▶ **TO DO**:
a) Answer these questions about the article on Italian politics:
(i) Whom did Mr Napolitano pick to be Prime Minister?
(ii) What share of voters opted for Grillo?
(iii) What does the article say Italy's economic cycle more closely resembles?
b) Write out the saved data entries word for word, from the first line of the entries through the line holding "Бытовки модульные", inclusive.

▶ **TEXT FOR ANALYSIS**:
* * *
And now for the youth!

Italy’s president Giorgio Napolitano was probably looking forward to his Life Senator office where he would have been able to complete his long political career without much stress. However, following a week that saw the effective demise of Bersani and the PD party, and the ineffective attempts at finding a suitable candidate to succeed Napolitano, the president had to agree to be re-elected for a theoretical new 7-year term that would see him in the middle of his nineties at the end of the second term. After witnessing the resignation of a Pope after 600 years, Italians are now once more witnessing history in the making with the first time a president gets a second term.

However, after being the first president to be re-elected for a second term, Mr Napolitano picked Mr Letta to be the second youngest Prime Minister in history. Mr Letta comes from the ‘right’ wing of the left leaning Democratic Party and certainly has a back corridor connection to Berlusconi through his uncle, Gianni Letta.

Many international investors are asking, ‘what’s going on in Italy?’ In simple terms, Italy is going through a sophisticated ‘Italian spring’. With one out of four voters opting for Grillo, Italians have shown to the politicians that they mean business. The old equilibrium no longer works. Political parties are totally discredited, and the PD has basically imploded. There are now two scenarios in front of Italy. The first one sees Letta succeeding in implementing reforms in labour markets and the election system, which will allow for new elections late next year. The second would see a failure of Mr Letta who could fall on Berlusconi’s legal troubles which could still prompt him to leave the government. This would be a disastrous scenario as it would play straight into Grillo’s hands, who is already beginning to lose support. The next 3 months will be key.

Italian renaissance

There are a number of ways to describe economic cycles, which oscillate between expansion and contraction. Some of the best known are for example, a U shape, recession, short stagnation and then quick recovery, or a V Shape, where the recession is immediately followed by strong recovery. There are also W shapes, where after a recession and an apparent recovery there is a double dip. None of these letters really apply to Italy at this juncture. In fact the cycle it has been going through, resembles more a ‘bathtub’.
* * *
[Saved data entries]
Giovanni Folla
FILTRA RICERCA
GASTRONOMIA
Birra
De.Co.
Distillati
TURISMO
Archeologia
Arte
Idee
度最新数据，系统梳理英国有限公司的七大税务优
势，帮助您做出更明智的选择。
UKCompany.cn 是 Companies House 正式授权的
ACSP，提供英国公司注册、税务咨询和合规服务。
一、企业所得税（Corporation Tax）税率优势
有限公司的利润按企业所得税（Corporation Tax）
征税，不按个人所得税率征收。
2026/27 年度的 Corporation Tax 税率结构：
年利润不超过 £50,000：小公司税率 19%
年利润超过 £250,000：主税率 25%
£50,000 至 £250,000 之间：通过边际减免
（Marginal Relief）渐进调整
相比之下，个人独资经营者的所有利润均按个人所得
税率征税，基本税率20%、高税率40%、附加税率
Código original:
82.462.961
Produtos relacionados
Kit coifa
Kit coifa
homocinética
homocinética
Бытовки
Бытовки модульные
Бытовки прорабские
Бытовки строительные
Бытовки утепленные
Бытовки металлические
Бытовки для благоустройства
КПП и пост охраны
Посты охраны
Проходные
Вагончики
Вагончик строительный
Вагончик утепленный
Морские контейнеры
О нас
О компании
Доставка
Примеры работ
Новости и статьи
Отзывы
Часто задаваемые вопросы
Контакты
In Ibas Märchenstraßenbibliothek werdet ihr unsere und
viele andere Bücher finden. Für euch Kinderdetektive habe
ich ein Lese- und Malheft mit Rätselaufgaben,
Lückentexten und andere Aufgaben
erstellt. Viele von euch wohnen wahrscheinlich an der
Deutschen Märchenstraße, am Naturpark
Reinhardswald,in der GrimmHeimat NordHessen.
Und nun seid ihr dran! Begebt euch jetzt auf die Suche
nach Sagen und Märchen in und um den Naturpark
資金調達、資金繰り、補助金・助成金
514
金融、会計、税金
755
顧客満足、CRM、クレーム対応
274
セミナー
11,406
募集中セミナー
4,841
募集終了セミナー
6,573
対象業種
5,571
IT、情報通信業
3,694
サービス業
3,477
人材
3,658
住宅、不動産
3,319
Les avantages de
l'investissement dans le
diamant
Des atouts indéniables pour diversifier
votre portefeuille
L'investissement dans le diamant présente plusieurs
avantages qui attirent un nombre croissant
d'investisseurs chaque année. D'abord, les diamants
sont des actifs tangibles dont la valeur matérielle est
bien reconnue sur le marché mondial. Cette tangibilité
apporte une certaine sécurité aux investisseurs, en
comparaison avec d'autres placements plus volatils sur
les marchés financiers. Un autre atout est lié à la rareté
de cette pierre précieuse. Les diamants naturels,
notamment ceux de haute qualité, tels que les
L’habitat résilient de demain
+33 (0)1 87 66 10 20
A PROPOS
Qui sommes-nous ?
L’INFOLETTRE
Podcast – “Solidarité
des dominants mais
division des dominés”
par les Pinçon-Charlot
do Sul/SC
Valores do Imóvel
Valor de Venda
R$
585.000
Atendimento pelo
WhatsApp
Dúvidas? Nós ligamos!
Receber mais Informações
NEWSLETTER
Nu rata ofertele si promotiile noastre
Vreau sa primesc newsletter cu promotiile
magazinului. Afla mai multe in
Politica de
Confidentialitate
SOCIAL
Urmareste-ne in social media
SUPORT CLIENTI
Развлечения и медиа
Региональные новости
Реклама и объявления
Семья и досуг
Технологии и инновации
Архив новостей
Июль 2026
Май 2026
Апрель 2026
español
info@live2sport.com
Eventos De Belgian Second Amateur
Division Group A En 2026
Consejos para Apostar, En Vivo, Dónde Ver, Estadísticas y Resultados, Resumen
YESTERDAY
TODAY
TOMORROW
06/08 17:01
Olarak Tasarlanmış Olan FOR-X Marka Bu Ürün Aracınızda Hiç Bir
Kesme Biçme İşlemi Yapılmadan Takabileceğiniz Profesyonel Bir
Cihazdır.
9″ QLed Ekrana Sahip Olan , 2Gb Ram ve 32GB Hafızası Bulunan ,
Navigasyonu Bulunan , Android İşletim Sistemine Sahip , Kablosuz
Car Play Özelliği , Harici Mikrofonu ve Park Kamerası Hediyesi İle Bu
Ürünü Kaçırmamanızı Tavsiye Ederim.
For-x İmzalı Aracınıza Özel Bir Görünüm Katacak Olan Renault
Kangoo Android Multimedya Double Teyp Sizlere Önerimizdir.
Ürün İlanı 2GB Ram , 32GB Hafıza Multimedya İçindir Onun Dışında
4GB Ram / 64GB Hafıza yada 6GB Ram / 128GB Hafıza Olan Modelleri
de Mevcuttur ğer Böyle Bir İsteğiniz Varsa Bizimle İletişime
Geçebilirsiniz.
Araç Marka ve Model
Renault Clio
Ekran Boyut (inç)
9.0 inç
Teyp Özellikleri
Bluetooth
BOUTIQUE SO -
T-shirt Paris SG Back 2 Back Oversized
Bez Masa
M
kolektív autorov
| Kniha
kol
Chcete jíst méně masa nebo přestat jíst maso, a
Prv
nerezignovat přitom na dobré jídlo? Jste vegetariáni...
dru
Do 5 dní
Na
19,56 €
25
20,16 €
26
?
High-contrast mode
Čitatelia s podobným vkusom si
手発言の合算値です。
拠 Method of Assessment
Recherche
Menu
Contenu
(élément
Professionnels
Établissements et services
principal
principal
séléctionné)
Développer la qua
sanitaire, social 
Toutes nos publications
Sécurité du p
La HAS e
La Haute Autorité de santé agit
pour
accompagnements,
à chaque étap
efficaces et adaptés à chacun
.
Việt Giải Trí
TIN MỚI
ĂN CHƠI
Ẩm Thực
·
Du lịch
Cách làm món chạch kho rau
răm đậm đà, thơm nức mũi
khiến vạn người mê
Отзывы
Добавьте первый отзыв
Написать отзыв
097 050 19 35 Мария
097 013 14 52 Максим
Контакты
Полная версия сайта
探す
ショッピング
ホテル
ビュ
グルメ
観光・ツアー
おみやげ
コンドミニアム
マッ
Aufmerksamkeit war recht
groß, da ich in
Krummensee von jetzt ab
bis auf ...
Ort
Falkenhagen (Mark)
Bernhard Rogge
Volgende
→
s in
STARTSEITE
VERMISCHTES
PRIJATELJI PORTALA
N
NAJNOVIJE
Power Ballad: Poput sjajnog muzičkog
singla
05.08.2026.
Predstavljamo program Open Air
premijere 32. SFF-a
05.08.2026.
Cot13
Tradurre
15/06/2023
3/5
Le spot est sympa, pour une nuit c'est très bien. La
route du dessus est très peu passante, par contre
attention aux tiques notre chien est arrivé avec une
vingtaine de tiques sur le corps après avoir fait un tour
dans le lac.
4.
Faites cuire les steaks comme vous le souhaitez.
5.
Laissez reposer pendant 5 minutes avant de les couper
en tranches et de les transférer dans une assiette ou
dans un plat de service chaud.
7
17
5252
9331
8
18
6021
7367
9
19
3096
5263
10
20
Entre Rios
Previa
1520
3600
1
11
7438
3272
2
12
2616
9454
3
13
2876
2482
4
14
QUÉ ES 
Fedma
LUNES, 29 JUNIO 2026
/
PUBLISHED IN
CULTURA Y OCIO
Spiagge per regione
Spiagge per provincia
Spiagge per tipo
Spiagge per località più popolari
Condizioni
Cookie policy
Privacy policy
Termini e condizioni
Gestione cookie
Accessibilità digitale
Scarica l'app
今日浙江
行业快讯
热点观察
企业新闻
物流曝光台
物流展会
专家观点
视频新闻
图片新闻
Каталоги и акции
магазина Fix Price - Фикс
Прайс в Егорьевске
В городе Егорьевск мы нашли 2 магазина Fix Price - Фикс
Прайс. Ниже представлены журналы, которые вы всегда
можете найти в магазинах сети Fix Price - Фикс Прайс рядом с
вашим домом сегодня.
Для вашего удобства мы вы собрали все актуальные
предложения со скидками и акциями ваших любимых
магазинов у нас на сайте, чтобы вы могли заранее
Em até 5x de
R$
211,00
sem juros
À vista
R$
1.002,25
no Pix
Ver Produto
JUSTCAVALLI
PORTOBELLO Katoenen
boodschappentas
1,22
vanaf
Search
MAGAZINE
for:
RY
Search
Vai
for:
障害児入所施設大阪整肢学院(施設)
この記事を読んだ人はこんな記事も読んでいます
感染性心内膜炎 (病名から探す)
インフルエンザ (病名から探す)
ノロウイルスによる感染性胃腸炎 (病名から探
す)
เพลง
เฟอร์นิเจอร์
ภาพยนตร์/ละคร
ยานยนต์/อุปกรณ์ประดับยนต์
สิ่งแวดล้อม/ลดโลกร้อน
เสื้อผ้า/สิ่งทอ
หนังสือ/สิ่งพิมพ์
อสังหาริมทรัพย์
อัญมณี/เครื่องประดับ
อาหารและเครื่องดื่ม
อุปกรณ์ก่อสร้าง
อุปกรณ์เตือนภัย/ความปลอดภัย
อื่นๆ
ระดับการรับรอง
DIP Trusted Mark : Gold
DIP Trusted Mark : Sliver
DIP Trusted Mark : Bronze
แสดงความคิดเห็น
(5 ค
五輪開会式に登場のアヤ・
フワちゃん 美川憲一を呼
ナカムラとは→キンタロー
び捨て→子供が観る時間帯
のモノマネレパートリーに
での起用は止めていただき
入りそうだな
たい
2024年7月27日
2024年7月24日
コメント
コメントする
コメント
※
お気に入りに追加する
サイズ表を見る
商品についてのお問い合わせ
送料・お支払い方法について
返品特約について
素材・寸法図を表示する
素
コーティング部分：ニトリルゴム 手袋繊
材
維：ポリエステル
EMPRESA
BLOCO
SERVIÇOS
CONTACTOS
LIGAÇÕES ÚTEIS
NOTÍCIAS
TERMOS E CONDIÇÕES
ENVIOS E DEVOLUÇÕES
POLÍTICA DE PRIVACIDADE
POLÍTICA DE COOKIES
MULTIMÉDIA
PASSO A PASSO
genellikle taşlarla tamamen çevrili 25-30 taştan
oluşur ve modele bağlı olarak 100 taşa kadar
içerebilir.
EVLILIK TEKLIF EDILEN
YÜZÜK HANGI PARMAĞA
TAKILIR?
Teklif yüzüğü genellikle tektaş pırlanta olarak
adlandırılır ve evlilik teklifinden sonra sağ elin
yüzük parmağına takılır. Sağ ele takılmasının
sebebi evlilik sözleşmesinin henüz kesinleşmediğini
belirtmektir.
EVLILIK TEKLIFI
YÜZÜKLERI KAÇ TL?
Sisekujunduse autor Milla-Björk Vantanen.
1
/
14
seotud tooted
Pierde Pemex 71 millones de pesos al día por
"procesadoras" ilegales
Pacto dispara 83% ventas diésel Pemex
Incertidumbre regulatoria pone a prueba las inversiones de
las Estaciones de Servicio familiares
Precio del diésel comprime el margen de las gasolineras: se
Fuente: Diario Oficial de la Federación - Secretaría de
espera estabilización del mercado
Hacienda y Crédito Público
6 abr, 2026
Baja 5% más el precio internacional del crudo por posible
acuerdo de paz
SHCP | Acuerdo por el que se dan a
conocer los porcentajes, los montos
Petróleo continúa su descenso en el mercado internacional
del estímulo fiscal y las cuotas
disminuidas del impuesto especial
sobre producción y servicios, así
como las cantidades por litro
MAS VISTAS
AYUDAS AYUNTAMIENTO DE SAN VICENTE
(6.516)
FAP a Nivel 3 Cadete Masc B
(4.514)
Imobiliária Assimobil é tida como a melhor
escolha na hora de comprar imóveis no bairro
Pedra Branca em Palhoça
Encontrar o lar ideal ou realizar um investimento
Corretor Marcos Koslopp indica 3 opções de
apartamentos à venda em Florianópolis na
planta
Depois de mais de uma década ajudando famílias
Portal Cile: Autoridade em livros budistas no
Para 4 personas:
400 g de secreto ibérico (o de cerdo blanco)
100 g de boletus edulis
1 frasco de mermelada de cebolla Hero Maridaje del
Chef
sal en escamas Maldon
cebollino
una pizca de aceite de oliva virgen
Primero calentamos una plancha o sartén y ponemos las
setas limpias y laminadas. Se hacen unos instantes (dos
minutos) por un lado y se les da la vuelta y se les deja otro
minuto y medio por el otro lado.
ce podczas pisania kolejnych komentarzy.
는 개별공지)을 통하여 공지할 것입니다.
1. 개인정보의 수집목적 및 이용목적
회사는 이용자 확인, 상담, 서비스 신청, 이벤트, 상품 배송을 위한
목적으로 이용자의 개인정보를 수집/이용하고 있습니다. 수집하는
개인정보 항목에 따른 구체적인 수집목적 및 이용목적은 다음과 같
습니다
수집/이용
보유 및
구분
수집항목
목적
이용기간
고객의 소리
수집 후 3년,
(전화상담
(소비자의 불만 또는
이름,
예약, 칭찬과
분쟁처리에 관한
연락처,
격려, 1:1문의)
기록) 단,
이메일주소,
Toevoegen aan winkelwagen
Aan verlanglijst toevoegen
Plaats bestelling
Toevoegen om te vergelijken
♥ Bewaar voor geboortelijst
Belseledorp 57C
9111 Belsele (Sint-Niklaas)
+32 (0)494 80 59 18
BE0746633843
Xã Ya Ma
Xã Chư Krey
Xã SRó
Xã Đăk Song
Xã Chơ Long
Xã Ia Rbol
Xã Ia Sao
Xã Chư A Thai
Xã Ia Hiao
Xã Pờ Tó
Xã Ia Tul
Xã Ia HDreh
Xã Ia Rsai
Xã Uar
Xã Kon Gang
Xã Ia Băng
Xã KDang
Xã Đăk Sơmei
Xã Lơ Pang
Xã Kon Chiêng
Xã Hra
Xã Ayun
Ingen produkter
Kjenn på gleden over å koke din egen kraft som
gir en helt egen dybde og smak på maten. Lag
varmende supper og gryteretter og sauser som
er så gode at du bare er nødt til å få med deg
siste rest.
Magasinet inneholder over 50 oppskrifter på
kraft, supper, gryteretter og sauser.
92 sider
* * *
▶ **ANSWER SET**:
a)
(i) Mr Letta
(ii) One out of four
(iii) A 'bathtub'

b)
Giovanni Folla
FILTRA RICERCA
GASTRONOMIA
Birra
De.Co.
Distillati
TURISMO
Archeologia
Arte
Idee
度最新数据，系统梳理英国有限公司的七大税务优
势，帮助您做出更明智的选择。
UKCompany.cn 是 Companies House 正式授权的
ACSP，提供英国公司注册、税务咨询和合规服务。
一、企业所得税（Corporation Tax）税率优势
有限公司的利润按企业所得税（Corporation Tax）
征税，不按个人所得税率征收。
2026/27 年度的 Corporation Tax 税率结构：
年利润不超过 £50,000：小公司税率 19%
年利润超过 £250,000：主税率 25%
£50,000 至 £250,000 之间：通过边际减免
（Marginal Relief）渐进调整
相比之下，个人独资经营者的所有利润均按个人所得
税率征税，基本税率20%、高税率40%、附加税率
Código original:
82.462.961
Produtos relacionados
Kit coifa
Kit coifa
homocinética
homocinética
Бытовки
Бытовки модульные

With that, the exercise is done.